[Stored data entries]
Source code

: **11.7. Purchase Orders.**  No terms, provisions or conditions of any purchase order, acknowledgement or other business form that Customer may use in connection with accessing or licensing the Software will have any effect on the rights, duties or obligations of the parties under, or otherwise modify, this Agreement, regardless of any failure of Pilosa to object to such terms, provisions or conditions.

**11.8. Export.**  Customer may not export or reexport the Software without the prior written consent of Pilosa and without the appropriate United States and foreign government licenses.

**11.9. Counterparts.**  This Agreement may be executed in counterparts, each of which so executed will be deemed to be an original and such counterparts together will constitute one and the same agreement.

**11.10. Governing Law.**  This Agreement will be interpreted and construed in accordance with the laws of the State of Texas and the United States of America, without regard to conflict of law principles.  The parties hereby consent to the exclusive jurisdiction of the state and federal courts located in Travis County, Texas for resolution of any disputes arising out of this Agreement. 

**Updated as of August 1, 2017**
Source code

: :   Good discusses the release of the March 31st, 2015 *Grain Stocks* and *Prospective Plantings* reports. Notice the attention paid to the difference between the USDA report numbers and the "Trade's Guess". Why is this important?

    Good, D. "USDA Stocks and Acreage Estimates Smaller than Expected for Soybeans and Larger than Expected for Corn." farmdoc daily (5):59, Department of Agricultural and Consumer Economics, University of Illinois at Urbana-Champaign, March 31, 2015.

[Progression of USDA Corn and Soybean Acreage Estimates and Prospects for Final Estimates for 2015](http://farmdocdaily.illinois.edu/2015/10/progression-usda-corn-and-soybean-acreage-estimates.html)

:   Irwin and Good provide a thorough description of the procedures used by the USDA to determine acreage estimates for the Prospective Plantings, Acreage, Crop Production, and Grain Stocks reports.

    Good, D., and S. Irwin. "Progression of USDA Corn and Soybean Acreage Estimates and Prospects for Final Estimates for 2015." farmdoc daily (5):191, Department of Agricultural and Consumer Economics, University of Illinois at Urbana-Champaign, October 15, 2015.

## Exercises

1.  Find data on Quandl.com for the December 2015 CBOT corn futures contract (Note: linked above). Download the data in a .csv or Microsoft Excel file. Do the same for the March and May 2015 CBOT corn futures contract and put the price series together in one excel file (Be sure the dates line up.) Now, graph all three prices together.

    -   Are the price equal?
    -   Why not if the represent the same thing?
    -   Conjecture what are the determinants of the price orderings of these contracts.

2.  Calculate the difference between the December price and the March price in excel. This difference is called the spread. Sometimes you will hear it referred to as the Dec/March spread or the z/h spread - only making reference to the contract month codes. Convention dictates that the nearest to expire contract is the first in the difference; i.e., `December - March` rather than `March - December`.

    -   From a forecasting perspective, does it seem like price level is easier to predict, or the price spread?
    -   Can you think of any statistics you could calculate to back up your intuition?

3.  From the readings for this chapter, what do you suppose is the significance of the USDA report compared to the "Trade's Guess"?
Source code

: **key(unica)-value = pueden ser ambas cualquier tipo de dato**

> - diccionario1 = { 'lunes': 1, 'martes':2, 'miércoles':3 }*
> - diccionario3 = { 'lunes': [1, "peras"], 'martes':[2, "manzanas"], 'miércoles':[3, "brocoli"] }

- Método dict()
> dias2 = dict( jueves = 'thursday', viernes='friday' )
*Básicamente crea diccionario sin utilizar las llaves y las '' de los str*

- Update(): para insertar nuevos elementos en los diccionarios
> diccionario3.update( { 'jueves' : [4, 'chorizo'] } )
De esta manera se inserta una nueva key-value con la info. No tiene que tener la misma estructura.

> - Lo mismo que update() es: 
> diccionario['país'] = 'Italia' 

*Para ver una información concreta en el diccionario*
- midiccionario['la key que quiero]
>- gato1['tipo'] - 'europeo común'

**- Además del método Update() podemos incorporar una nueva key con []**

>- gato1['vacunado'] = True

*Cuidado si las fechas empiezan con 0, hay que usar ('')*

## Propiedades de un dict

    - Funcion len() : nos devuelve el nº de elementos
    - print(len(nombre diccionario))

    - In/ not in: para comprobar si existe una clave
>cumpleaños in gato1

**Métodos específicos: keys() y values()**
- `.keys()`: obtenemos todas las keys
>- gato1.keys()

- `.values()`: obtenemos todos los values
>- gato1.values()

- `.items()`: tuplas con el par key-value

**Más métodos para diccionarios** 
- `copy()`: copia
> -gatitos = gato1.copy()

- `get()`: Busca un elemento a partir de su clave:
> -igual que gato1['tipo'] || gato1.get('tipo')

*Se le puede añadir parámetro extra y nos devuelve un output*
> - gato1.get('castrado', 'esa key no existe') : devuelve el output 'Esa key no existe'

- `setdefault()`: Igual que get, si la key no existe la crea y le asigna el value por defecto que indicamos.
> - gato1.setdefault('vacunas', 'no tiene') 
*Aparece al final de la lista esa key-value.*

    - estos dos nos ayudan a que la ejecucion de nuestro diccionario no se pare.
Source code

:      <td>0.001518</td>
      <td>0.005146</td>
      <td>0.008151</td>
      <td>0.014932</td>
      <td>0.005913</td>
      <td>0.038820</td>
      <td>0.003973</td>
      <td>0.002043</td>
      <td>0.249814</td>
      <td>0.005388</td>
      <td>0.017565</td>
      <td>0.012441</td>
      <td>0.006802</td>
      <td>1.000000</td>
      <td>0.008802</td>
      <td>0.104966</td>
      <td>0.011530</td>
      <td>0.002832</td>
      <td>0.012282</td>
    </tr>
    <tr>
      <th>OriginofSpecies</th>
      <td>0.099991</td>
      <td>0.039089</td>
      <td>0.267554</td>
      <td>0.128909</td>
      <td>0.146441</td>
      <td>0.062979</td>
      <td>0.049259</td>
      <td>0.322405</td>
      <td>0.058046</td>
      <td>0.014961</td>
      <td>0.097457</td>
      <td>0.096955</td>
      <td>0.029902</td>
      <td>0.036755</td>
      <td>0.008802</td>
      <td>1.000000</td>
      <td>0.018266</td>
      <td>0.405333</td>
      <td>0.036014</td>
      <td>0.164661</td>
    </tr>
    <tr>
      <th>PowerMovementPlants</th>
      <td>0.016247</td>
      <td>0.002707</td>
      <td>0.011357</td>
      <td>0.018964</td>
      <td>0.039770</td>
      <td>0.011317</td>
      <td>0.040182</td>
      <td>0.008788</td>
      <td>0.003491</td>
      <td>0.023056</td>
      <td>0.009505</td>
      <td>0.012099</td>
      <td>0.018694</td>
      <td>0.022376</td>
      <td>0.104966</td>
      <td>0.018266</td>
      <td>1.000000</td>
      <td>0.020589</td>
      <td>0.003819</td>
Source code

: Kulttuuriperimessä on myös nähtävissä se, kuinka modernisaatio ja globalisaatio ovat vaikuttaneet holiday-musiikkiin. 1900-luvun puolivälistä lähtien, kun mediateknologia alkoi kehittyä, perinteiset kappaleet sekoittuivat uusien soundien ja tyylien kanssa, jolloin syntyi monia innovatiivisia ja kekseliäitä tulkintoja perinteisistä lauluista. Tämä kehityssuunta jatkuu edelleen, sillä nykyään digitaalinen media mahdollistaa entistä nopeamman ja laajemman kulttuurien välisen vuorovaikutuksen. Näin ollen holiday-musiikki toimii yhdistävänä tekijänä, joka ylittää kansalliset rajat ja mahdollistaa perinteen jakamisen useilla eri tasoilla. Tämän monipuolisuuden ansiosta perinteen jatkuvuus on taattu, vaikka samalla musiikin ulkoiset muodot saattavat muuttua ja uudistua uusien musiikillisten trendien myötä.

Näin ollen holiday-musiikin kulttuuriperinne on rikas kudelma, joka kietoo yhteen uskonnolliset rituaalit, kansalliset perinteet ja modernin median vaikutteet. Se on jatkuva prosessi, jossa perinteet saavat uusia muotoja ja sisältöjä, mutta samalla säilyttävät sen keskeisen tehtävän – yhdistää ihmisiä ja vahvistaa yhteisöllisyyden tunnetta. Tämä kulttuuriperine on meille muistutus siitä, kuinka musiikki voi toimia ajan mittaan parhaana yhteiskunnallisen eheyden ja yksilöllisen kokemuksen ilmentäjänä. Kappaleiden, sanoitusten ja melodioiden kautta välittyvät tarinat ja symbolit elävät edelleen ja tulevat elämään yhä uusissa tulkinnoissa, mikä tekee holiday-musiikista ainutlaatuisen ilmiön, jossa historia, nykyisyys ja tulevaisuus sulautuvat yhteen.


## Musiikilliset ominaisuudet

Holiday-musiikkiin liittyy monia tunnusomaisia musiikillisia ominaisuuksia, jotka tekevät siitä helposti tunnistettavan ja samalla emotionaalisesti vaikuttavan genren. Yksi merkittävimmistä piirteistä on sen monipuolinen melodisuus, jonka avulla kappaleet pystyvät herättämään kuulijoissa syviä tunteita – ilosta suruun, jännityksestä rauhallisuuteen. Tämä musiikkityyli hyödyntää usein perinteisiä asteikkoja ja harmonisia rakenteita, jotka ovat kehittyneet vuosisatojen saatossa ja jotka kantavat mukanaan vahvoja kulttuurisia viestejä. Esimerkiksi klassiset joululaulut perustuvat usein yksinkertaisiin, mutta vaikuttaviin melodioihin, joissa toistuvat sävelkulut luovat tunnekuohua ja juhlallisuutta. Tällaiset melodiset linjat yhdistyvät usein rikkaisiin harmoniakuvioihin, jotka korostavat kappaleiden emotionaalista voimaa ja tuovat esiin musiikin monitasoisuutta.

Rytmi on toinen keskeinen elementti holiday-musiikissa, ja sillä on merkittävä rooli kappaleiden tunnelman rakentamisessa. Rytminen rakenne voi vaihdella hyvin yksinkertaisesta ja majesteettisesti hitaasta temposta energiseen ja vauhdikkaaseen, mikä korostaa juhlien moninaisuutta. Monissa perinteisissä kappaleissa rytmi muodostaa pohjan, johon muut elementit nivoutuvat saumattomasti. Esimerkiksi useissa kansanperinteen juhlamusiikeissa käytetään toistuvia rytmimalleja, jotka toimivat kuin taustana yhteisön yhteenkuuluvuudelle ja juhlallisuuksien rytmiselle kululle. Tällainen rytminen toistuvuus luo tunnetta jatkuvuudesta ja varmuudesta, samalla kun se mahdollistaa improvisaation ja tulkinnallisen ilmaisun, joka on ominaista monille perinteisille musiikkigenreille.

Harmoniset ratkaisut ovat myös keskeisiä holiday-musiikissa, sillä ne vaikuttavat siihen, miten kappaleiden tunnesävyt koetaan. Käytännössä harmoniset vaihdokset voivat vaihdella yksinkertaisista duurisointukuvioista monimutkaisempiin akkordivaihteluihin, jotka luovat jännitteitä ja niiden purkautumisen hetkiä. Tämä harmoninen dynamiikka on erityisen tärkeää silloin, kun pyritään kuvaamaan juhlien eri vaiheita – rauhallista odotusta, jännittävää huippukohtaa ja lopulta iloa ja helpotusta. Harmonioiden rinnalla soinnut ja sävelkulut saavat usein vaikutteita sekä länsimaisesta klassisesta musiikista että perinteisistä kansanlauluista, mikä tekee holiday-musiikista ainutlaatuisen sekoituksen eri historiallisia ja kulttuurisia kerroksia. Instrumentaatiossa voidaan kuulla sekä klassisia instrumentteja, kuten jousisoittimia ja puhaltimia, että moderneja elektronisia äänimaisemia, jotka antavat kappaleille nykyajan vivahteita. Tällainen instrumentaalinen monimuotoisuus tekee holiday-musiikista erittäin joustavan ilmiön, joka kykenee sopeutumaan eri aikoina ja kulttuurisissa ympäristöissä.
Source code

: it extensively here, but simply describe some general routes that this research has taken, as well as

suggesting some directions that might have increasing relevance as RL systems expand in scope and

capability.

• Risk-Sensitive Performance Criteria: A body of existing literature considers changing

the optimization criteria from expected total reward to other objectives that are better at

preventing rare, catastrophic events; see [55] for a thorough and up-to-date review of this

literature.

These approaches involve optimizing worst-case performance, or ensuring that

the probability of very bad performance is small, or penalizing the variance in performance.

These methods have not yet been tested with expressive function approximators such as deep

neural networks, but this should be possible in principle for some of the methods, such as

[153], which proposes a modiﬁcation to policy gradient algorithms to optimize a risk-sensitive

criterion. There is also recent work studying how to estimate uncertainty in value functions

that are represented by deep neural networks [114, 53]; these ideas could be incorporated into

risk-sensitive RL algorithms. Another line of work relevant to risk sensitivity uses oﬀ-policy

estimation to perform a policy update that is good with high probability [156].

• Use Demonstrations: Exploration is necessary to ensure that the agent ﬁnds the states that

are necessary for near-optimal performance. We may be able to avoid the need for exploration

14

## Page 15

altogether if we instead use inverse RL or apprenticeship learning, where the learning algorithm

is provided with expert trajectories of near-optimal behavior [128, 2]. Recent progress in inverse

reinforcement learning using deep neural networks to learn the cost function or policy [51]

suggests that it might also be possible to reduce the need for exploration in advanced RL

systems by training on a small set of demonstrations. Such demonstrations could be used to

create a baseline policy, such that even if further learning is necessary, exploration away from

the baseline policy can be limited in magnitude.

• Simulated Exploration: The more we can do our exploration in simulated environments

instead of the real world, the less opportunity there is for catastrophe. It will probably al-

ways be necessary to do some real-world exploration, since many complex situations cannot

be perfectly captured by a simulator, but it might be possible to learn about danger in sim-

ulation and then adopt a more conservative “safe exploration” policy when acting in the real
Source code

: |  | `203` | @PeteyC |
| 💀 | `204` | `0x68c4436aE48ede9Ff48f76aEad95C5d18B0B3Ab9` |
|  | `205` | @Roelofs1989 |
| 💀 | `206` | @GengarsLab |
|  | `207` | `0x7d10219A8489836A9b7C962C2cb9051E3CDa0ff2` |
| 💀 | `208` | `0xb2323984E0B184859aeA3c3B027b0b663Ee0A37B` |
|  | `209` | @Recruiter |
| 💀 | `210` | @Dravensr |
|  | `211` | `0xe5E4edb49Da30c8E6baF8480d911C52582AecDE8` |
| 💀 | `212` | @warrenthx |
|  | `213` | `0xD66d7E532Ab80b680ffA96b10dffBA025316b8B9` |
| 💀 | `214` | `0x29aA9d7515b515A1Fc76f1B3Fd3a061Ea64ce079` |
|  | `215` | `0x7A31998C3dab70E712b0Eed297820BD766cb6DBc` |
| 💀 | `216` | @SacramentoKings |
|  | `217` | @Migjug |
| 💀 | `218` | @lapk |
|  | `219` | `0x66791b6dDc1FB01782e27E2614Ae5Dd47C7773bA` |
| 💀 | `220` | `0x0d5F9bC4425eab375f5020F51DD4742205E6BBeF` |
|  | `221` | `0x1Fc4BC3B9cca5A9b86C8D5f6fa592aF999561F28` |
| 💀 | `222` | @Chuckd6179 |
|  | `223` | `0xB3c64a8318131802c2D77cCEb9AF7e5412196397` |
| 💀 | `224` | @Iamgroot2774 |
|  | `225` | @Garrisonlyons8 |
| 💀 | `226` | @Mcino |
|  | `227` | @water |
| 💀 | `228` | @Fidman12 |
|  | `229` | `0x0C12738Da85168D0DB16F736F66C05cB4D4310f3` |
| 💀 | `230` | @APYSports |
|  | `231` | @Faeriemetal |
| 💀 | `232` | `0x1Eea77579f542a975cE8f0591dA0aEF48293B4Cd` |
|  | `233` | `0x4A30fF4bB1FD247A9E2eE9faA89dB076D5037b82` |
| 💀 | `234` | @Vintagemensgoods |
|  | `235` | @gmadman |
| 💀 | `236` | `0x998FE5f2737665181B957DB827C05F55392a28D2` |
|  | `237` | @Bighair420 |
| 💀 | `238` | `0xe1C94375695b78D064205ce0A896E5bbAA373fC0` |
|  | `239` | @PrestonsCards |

■ Your objective ■
From the records, reproduce verbatim the passage that begins with the line containing "literature." and ends with the line containing "create a baseline", including both of those lines.

■ Response area ■
literature.

These approaches involve optimizing worst-case performance, or ensuring that

the probability of very bad performance is small, or penalizing the variance in performance.

These methods have not yet been tested with expressive function approximators such as deep

neural networks, but this should be possible in principle for some of the methods, such as

[153], which proposes a modiﬁcation to policy gradient algorithms to optimize a risk-sensitive

criterion. There is also recent work studying how to estimate uncertainty in value functions

that are represented by deep neural networks [114, 53]; these ideas could be incorporated into

risk-sensitive RL algorithms. Another line of work relevant to risk sensitivity uses oﬀ-policy

estimation to perform a policy update that is good with high probability [156].

• Use Demonstrations: Exploration is necessary to ensure that the agent ﬁnds the states that

are necessary for near-optimal performance. We may be able to avoid the need for exploration

14

## Page 15

altogether if we instead use inverse RL or apprenticeship learning, where the learning algorithm

is provided with expert trajectories of near-optimal behavior [128, 2]. Recent progress in inverse

reinforcement learning using deep neural networks to learn the cost function or policy [51]

suggests that it might also be possible to reduce the need for exploration in advanced RL

systems by training on a small set of demonstrations. Such demonstrations could be used to

create a baseline policy, such that even if further learning is necessary, exploration away from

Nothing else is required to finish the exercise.